Could you retype the text from each of the three items below exactly, line for line, leaving the pictures out of your answer?

########################################

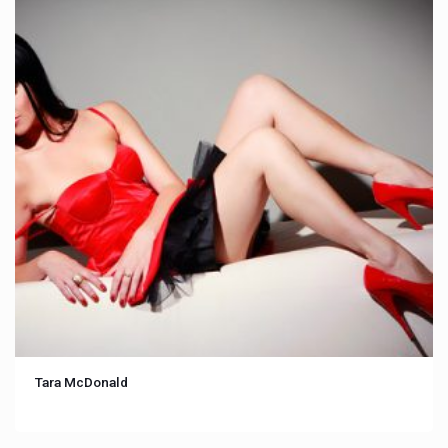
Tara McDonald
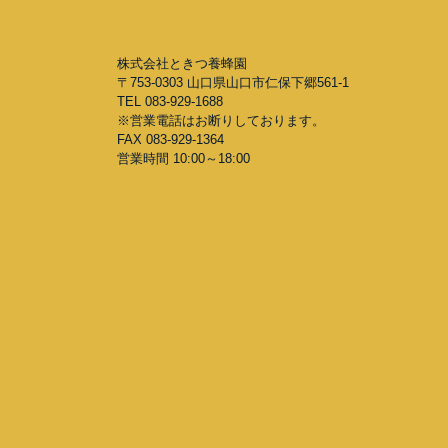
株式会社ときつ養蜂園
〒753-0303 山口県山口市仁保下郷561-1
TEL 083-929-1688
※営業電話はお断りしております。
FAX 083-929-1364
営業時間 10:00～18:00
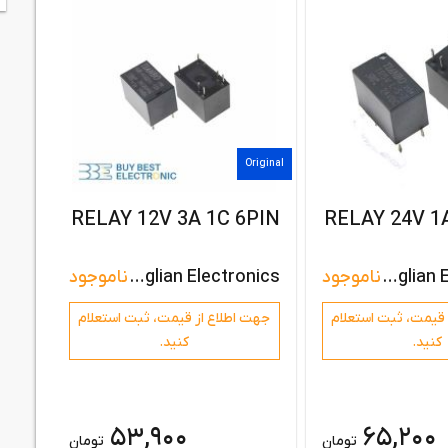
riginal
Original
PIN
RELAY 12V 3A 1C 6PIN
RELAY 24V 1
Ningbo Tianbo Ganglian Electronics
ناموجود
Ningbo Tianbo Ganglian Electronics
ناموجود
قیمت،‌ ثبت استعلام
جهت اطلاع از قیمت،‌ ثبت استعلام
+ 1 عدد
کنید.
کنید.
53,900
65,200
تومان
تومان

########################################

■ PROBLEM SOLUTION
Tara McDonald
株式会社ときつ養蜂園
〒753-0303 山口県山口市仁保下郷561-1
TEL 083-929-1688
※営業電話はお断りしております。
FAX 083-929-1364
営業時間 10:00～18:00
riginal
Original
PIN
RELAY 12V 3A 1C 6PIN
RELAY 24V 1
Ningbo Tianbo Ganglian Electronics
ناموجود
Ningbo Tianbo Ganglian Electronics
ناموجود
قیمت،‌ ثبت استعلام
جهت اطلاع از قیمت،‌ ثبت استعلام
+ 1 عدد
کنید.
کنید.
53,900
65,200
تومان
تومان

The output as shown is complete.